To combat the poor retention we started did five things:
- Added a credit card on signup, increasing the barrier to entry
- Offered a 30 day free trial
- Add 30 additional free days, every time they responded to our survey
- Hand review and respond in detail to each survey (usually, how we were going to add / fix an issue)
- Added an on-boarding tutorial
Long-story short, it worked! By working with customers directly they were both loyal and helped me implement features. Literally, we had customers sending me code to improve the site! I think this was the real change for this business.
My goal today, for our beta, is keeping just enough customers that we can keep up with high-touch feedback. This brings in a ton of valuable feedback and enough revenue to cover hosting. We’ll take calls with customers, email regularly, etc.
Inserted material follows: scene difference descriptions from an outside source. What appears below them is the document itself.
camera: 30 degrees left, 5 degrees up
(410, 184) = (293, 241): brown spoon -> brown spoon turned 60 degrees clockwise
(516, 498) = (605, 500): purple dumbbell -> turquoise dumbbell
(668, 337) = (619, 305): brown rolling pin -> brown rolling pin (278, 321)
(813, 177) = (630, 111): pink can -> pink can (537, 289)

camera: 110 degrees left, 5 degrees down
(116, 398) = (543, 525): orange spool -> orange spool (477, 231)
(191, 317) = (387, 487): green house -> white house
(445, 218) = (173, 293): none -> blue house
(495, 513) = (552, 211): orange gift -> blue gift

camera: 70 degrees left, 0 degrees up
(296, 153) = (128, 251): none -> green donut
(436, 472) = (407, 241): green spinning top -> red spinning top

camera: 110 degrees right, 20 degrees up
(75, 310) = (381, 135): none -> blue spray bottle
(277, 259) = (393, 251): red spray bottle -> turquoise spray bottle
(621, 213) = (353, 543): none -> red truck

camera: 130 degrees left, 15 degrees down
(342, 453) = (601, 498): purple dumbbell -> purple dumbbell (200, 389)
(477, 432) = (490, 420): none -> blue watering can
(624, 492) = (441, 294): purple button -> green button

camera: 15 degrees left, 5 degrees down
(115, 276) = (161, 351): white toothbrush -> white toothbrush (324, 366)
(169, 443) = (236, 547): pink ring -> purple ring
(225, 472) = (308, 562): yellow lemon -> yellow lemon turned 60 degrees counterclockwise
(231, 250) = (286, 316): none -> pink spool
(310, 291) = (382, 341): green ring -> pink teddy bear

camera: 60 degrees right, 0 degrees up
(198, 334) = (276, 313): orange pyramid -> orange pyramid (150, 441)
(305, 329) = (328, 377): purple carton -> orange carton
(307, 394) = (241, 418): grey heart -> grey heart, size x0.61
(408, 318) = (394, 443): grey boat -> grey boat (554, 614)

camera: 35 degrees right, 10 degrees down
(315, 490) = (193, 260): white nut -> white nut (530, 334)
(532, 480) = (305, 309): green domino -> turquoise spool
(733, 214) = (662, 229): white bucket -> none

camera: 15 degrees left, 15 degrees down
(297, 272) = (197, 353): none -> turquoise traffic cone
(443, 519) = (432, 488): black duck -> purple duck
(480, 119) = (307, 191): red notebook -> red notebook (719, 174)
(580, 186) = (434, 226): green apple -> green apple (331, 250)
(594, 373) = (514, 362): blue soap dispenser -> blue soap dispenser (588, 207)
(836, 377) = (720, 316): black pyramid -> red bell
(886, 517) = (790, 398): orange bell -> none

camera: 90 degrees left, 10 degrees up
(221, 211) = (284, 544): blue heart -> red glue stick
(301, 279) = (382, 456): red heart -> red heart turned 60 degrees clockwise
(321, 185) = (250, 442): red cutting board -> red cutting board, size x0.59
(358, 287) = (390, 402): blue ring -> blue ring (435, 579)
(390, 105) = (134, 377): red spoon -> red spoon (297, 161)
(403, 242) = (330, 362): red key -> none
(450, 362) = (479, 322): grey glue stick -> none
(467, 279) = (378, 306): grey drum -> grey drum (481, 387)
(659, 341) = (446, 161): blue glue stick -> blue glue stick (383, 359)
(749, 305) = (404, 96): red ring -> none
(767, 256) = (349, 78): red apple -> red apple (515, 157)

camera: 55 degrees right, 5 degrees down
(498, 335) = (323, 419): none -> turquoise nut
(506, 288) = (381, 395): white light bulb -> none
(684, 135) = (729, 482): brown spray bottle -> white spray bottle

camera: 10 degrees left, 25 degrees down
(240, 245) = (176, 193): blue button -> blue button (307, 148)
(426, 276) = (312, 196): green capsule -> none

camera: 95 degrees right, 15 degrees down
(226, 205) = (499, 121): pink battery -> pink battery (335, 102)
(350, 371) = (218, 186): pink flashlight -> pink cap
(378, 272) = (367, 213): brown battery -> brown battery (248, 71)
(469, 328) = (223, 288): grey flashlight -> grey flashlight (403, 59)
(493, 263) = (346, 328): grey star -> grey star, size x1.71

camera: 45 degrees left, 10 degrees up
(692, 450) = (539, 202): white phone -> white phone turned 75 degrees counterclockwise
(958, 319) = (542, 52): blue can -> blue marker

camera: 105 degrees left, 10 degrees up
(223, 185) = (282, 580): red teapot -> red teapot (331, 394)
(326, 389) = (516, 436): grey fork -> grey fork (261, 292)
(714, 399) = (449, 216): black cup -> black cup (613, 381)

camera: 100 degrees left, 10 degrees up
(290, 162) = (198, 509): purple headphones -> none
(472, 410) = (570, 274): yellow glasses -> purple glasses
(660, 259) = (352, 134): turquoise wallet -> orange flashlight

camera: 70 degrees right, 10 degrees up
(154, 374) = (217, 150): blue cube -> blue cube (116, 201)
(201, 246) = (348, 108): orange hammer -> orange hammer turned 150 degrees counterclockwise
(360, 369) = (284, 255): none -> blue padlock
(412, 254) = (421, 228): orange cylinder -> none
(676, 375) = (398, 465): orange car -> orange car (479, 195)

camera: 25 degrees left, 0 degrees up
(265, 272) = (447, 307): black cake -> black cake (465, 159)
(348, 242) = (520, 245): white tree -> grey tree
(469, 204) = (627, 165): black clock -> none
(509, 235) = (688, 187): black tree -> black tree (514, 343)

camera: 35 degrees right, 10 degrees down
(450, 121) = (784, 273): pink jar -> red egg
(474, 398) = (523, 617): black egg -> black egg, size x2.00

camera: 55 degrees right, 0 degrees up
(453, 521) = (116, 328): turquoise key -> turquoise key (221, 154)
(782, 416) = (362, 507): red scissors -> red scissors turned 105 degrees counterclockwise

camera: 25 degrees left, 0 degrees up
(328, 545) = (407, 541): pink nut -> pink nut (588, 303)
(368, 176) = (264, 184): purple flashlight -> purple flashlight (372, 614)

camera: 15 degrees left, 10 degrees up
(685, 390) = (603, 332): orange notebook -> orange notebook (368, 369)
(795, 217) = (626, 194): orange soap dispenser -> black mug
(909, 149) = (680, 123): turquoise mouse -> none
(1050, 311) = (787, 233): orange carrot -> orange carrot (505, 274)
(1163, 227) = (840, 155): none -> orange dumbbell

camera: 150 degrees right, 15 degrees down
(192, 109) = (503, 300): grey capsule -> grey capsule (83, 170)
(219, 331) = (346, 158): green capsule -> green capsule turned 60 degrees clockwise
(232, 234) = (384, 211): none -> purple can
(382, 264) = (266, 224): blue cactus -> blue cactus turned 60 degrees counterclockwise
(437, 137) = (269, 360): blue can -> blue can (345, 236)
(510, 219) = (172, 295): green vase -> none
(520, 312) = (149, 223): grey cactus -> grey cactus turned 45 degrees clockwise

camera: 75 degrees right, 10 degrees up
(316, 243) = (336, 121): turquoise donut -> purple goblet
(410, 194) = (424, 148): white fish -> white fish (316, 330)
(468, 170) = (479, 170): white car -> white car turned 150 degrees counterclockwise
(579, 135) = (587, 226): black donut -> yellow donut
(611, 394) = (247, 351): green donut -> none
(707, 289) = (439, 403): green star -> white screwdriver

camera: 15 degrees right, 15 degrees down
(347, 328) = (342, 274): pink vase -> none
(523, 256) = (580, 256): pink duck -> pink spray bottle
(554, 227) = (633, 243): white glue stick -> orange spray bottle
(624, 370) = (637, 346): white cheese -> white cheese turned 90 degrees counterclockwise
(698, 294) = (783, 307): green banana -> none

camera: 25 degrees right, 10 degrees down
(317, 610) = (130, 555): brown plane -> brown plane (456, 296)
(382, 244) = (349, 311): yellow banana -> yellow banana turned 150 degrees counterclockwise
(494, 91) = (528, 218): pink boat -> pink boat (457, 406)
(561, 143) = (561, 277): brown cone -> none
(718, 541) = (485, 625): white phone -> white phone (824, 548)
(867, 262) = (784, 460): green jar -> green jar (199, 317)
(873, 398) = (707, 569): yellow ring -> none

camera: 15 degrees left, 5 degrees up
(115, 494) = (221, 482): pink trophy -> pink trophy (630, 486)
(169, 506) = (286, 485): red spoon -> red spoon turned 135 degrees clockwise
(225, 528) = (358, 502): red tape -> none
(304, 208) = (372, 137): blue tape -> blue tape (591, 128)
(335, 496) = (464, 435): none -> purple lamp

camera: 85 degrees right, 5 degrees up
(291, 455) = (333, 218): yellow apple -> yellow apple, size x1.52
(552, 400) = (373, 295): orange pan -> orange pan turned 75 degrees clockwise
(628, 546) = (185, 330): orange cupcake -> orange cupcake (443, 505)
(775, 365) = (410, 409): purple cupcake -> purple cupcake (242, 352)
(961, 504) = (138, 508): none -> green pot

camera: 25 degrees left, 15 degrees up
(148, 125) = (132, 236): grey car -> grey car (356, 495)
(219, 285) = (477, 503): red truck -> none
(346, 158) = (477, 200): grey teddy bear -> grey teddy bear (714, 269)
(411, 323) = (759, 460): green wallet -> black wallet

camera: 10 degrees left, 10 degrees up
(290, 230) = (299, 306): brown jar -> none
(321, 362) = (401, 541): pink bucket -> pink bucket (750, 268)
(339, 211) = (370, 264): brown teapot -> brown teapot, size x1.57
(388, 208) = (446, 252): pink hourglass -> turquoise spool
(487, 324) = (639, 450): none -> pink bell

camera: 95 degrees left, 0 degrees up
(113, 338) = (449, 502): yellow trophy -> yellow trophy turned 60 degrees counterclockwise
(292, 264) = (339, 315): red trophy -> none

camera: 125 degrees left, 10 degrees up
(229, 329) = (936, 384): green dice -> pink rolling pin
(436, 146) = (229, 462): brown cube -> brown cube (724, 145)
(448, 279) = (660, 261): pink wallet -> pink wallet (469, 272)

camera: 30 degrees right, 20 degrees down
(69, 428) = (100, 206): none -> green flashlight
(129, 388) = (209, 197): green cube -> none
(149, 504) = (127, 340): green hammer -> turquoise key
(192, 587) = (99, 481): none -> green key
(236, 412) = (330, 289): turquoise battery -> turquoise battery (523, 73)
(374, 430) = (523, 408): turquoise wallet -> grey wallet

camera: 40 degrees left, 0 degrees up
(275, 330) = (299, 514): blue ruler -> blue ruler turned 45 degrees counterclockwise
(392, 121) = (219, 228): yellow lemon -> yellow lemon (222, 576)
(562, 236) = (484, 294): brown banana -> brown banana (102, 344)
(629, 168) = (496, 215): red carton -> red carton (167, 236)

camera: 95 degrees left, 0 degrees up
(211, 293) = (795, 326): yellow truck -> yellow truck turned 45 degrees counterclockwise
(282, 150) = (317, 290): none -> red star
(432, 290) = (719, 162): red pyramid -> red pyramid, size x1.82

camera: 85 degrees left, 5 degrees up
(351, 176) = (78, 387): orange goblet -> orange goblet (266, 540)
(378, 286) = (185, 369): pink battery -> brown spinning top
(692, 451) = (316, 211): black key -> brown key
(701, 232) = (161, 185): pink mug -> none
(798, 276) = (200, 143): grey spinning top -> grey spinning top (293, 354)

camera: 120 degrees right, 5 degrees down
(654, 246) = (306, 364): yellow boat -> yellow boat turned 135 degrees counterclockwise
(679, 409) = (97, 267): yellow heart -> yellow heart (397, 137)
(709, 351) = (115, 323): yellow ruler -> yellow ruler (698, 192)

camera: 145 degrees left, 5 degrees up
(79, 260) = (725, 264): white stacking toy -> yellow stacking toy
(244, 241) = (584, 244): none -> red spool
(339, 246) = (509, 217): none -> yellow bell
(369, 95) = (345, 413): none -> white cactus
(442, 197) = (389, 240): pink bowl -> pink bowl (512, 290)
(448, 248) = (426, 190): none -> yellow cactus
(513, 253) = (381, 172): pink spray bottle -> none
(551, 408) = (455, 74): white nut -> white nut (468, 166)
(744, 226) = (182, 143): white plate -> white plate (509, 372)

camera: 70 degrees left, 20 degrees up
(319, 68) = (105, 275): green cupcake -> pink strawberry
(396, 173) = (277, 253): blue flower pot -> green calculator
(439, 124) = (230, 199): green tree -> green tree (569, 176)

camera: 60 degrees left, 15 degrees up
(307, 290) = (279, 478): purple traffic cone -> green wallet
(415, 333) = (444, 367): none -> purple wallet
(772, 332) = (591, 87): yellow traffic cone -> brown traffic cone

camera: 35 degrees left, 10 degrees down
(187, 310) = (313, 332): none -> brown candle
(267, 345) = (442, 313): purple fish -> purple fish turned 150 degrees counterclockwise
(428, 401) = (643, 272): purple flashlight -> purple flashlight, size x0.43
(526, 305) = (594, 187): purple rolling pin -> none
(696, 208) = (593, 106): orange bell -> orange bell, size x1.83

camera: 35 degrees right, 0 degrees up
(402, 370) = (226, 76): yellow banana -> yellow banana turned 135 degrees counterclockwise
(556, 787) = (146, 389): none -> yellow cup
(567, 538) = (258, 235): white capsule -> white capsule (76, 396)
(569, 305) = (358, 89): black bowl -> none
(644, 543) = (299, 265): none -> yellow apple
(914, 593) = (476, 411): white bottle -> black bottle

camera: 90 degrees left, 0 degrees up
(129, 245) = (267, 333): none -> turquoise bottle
It’s high touch, but has brought the platform a long way.
Note: The primary focus of the platform was to sell to businesses via InsiderOpinion.com and to sell ProjectPiglet.com to trading firm(s). Thus, we have not pushed growing ProjectPiglet.com further, at least not yet.
Although only two products were discussed, I’ve built / managed many more. One thing I cannot emphases enough, is that making each and every customer feel apart of your idea / product is the single most important thing to your business.
I’ve worked at multiple Fortune 100 companies and being responsive to customers is just as important there as it is for your business. Ask what you can do for them, engage constantly, make the customer feel like they are invested, and they’ll support you.